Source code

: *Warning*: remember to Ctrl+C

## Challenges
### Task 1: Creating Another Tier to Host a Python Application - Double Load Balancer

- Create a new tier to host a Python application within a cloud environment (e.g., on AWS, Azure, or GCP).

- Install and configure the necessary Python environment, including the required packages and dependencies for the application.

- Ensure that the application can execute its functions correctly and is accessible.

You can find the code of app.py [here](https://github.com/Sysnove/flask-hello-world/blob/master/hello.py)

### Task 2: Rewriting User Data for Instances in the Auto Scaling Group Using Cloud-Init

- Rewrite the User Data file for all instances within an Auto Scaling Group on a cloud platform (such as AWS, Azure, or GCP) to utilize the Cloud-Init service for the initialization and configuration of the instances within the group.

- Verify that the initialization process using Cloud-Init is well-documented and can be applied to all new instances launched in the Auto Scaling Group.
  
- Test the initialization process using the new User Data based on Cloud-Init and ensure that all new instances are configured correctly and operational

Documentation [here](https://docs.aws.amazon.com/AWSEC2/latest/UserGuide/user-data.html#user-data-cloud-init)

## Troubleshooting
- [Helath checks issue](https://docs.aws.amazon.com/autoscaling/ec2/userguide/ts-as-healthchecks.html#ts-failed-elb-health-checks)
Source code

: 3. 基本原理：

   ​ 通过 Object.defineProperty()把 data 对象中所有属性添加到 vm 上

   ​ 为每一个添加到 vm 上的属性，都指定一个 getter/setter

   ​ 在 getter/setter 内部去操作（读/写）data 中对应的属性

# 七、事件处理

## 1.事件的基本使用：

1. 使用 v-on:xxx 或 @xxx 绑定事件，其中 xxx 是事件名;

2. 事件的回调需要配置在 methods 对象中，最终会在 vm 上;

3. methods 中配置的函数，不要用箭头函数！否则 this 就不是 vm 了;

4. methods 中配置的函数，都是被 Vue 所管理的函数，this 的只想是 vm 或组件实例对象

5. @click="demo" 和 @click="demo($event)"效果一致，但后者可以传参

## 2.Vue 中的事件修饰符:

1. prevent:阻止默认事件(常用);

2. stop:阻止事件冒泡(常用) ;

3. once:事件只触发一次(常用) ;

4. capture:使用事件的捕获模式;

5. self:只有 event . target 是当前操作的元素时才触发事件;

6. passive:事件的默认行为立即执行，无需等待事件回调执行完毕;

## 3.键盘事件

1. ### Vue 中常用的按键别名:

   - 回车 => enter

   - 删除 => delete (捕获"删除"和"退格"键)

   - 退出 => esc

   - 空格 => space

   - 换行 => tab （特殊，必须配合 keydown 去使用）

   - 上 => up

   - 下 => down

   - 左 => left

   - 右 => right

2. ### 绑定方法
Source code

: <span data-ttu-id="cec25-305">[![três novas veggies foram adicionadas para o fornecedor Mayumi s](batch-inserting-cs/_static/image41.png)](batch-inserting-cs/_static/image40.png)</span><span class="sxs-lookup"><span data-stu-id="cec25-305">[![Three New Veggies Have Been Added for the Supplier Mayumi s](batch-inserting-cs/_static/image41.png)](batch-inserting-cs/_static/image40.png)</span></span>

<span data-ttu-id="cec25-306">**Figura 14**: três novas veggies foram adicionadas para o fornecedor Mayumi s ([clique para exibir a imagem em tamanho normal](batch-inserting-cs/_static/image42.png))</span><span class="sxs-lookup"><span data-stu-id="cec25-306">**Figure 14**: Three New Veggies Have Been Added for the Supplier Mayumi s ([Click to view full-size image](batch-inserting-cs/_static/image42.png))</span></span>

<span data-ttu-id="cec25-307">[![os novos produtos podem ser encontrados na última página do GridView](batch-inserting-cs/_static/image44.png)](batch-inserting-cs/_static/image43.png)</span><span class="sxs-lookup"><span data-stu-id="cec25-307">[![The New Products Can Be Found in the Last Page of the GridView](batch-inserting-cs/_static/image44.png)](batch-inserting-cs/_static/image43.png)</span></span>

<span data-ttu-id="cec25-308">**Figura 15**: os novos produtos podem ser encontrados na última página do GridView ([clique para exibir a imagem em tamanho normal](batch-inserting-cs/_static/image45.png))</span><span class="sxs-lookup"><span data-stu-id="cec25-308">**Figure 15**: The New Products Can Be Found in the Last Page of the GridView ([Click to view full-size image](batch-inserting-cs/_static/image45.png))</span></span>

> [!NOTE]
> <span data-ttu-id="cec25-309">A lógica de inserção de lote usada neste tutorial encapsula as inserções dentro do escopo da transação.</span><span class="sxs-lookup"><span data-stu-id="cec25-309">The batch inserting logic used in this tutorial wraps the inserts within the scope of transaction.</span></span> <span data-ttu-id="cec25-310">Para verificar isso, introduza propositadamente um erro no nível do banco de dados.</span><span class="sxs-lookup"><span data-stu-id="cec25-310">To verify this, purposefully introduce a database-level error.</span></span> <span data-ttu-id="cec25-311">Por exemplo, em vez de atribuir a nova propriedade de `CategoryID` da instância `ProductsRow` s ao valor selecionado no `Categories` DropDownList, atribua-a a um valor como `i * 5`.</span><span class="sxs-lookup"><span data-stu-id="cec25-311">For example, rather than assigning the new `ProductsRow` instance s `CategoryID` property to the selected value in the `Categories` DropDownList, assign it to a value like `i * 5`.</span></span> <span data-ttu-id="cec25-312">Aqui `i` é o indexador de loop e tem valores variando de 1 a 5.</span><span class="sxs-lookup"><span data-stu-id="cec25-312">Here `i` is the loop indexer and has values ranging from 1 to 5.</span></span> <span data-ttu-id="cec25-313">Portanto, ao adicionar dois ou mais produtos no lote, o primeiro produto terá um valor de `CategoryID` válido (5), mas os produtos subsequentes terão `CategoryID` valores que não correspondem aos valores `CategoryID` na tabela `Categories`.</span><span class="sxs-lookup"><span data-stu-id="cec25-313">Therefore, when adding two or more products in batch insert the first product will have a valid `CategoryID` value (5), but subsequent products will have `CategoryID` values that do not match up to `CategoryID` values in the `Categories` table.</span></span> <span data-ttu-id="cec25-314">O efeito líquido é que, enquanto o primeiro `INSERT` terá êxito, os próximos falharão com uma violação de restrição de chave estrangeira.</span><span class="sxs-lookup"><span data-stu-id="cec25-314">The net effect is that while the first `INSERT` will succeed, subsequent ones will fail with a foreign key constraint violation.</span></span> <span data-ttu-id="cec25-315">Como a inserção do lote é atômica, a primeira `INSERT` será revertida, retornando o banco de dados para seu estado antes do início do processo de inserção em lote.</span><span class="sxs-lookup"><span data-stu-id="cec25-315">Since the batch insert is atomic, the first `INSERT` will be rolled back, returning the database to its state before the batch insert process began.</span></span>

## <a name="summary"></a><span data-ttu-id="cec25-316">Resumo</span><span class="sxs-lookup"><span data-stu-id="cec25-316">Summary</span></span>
#####
§ **EXERCISE REQUIREMENTS**
Read the listing. Report every line that includes the word "correctly".

§ **COMPLETED EXERCISE**
- Ensure that the application can execute its functions correctly and is accessible.
- Test the initialization process using the new User Data based on Cloud-Init and ensure that all new instances are configured correctly and operational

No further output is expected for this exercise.